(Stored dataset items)
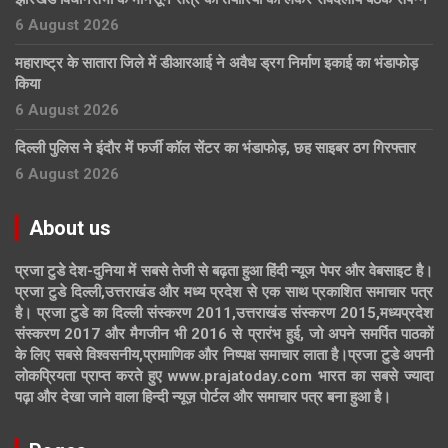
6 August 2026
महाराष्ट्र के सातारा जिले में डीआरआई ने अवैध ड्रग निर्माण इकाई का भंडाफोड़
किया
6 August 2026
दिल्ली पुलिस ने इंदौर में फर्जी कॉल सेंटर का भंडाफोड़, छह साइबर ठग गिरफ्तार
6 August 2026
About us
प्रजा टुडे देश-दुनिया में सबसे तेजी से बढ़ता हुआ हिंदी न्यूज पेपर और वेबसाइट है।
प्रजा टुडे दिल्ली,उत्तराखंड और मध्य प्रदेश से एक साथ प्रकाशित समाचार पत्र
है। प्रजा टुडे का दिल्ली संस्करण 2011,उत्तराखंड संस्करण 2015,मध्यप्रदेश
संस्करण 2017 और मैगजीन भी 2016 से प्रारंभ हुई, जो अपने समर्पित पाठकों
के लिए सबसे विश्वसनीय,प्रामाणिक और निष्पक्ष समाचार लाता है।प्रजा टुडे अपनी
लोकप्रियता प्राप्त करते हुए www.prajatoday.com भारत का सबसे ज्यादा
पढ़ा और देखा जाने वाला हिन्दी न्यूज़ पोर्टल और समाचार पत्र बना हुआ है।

* * *

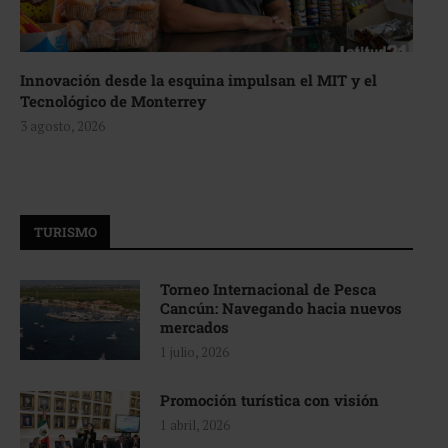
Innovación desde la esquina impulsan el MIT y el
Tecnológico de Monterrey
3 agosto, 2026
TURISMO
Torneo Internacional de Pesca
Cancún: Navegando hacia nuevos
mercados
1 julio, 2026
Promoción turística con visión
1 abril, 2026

Work to be completed>
Repeat without changes the lines in the rows above, from the line with "Innovación desde la" to the line with "1 abril, 2026", both included.

Answer for this exercise>
Innovación desde la esquina impulsan el MIT y el
Tecnológico de Monterrey
3 agosto, 2026
TURISMO
Torneo Internacional de Pesca
Cancún: Navegando hacia nuevos
mercados
1 julio, 2026
Promoción turística con visión
1 abril, 2026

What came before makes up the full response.